12 Mayıs 2019 Pazar

Annenin Gözünden Evlat!

Merhabalar…

Mayıs ayının 2. Pazar günü yani Anneler Gününe özel yazdığım duygusal ve hüzünlü hikâyemi sizlerle paylaşıyorum.

Kadının 2 ruhu vardır. Birinde çocukluğu diğerinde anneliği yaşar.

Annemin, ablamın, teyzemin, halamın, yengemin, tüm anne ve anne adaylarının ayrıca unutmadan anneannelerimizin ve babaannelerimizin ‘Anneler Günü çocuklarıyla, sevenleriyle ve sevdikleriyle beraber olsun!’

Annesini göremeyen, duyamayan, konuşamayan, sarılamayan ve kokusunu içine çekip ‘Annem’ diyemeyen insanlar için ifade edebileceğim bir kelime bulamıyorum maalesef…

Sizlere bir nefes misali, bir solukta okuyacağınız hikâye değil duyguların yazılı halini sunuyorum!

Bugüne kadar okuduğum, gözlemlediğim ve çevremde ki insanlardan esinlendiğim yaşantıları hayal gücümle harmanlayıp sizlere yazmaya çalıştım.

Bu sefer biraz farklı olacak. Nedenini okuyunca anlayacaksınız.


…………………………………………………………………………………………………….

Gecenin ilerleyen saatleriydi. İlkbahar mevsimi yaşanıyordu. Herkes kendi halinde günü bitirmek üzeriydi.

Müstakil bahçesi olan bir evden bağırma sesleri duyuldu. Komşular pencereye çıktı ve ne oluyor diye baktılar. Bu ses genç bir kadının doğum sancısıydı. Yanında kimsecikler yoktu. Durumu acildi ve hemen hastahaneye gitmesi veya deneyimli ebenin yardım etmesi gerekiyordu. Ancak kimsecikler gelmedi. Dahası gelmeye cesaret edemedi. Çünkü kadın hakkında ileri geri konuşup laf ettikleri için yüzleri yoktu.

Ne yardıma geleni nede gelebilecek tanıdığı vardı. Çünkü sevdiğini sandığı kocasına kaçarak evlenmişti. Ailesini ezip geçmiş ve uzaklara gelmişti. Kocasının ailesi de hiç oralı değildi. Ne halleri varsa görsün diye bırakmışlardı. Kadının hamile olduğunu öğrenince ağza alınmayacak laflar ettiler. Kadının onurunu ve anneliğin kutsallığına dil uzattılar utanmadan…

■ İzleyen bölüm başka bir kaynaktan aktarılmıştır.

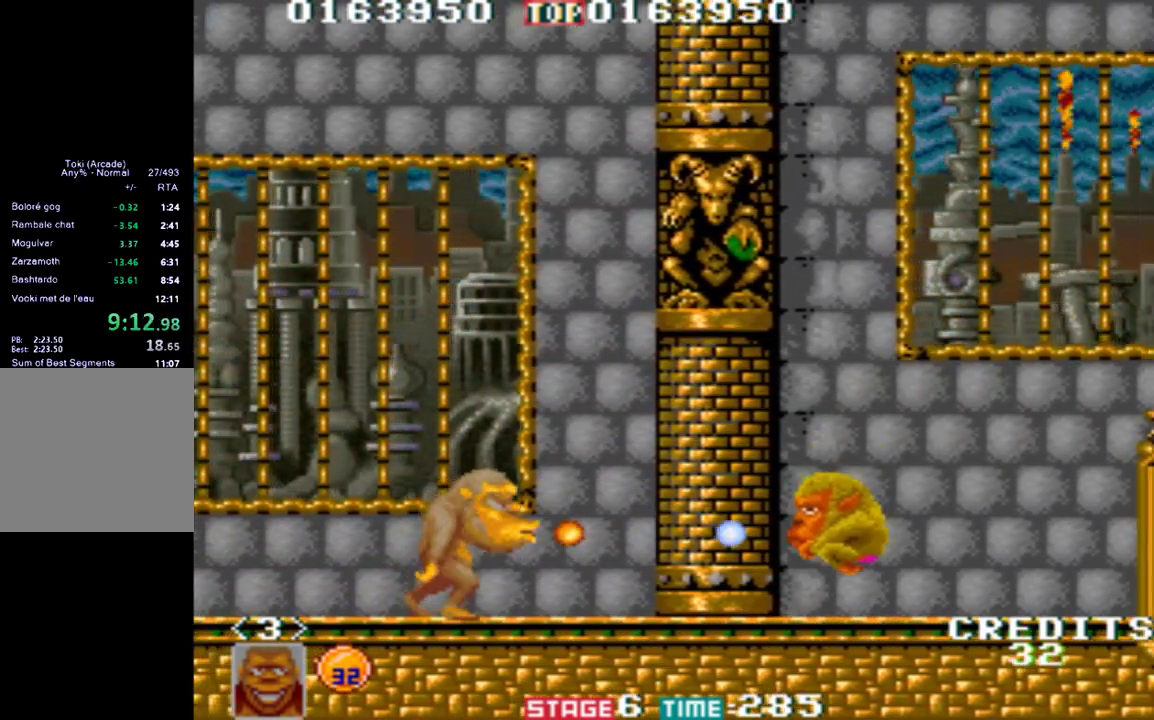
{"buttons": [], "left_stick": "right", "events": [[33, "A", "down"], [133, "A", "up"]]}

Hamileliğin ilk aylarında çocuğu aldırmaya zorladılar. Kocası da ailesinin tarafında olup hastahaneye getirdi ve kız olduğunu öğrenince alınmasını istedi. Ancak kadın buna asla razı değildi. O gece hastahaneden kaçıp şuan ki eve gelmişti. Kızını doğurmak ve kimseye muhtaç olmadan büyütmek istiyordu.

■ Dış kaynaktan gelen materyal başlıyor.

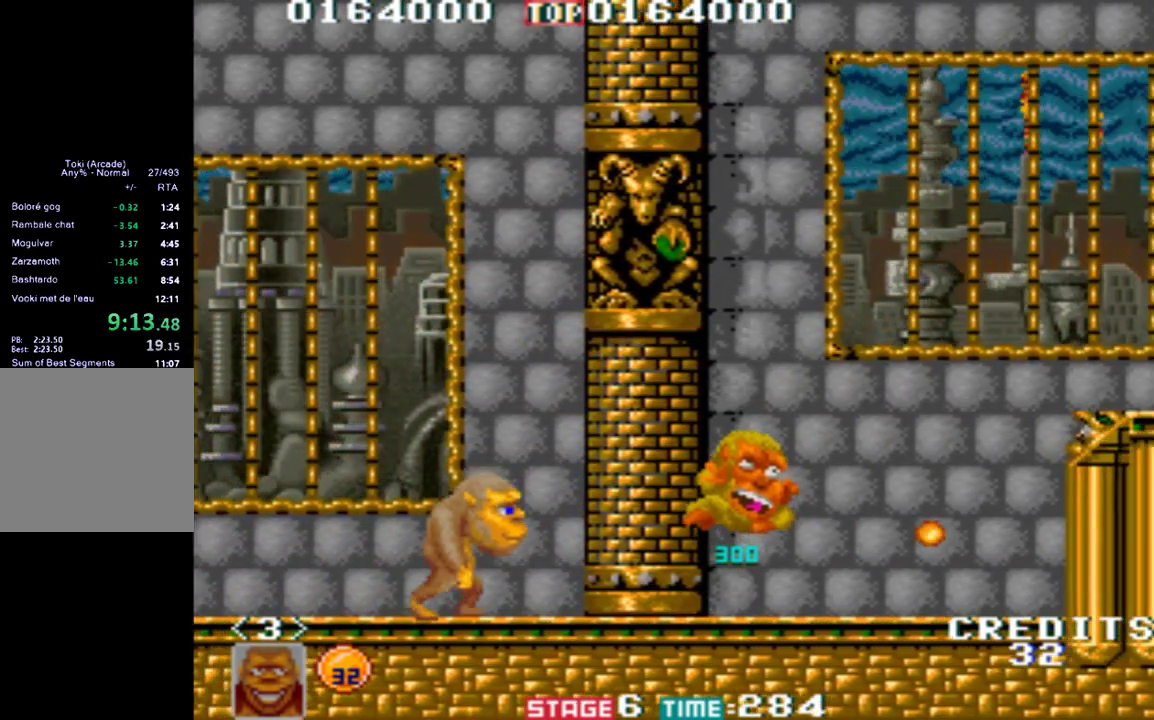
{"buttons": [], "left_stick": "right", "events": []}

Sancıları dayanılmaz hale gelmişti. Her an bayılabilirdi artık dayanamıyordu…

Açık bıraktığı penceresinden içeriye bembeyaz bir köpek girdi. Oda bir anneydi ve yanında mini minnacık 2 yavrusu vardı. Kadının yanına gelen yavru 2 köpekcik ellerini yalamaya başladılar. Anne köpek kadının başucunda hafif havlama sesiyle bayılmasını önlemeye çalışıyordu sanki.

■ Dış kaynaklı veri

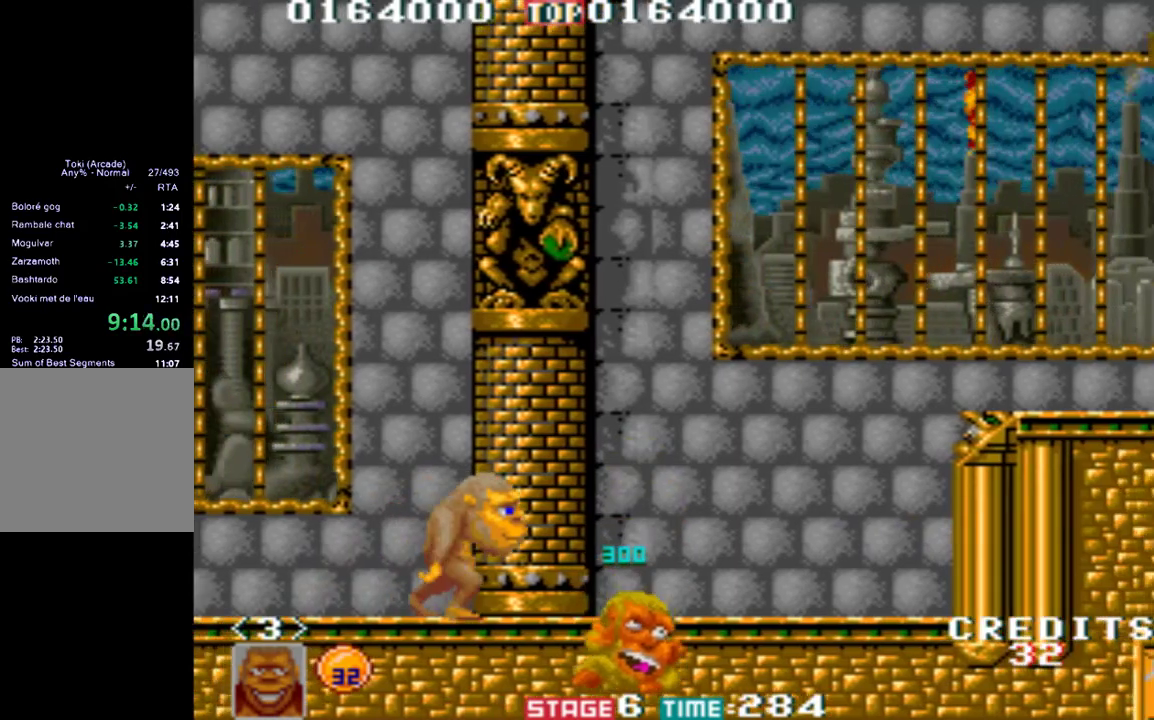
{"buttons": [], "left_stick": "right", "events": []}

Sonra köpek yola çıkıp yüksek sesle havlamaya başladı. O kadar havladı ki herkes rahatsız oldu ve yanlış anlayıp hayvanları toplayan birimi aradılar ve 10 dk içinde geldiler. Onlar gelince anne köpek ve 2 yavrusu pencereden içeriye girdi. Yakalamaya gelenler peşinden evin içine girdiklerinde gördükleri durum karşısında köpekleri yakalamayı değil kadına yardım etmeyi tercih ettiler. Kadın bayılmıştı ve kız çocuğu da yeni doğmuştu. Sesi çıkmıyordu bebeğin ve üşüyordu üstelik…

Gelen ekipte ki kadın hemen bebeği aldı ve sıcak tutması için kendi montunun çıkarıp sarıp sarmalayıp araca götürdü. Kadının durumu ise biraz ağırdı. Cankurtaran geldi ve hemen hastahaneye gitmek için araca alındı.

O gece kadın kendinde değildi. Sadece arada kendine geldiğinde tek bir cümle söylüyordu. Kızımın kokusunu bana iyi gelir! Bebekte bunu hissediyordu ve ağlıyordu sürekli. Nihayet bebeği annesinin yanına getirdiler ve her ikisi de huzurlu bir şekilde uyuyup sabah ettiler.

Bu arada pencereden içeriye giren beyaz anne köpek ve 2 yavru köpekçik hastahanenin önüne kadar gelmişlerdi. Ve kıyıda köşede kendi hallerinde kapıya doğru bakıp masum gözlerle meraklı haldeydiler.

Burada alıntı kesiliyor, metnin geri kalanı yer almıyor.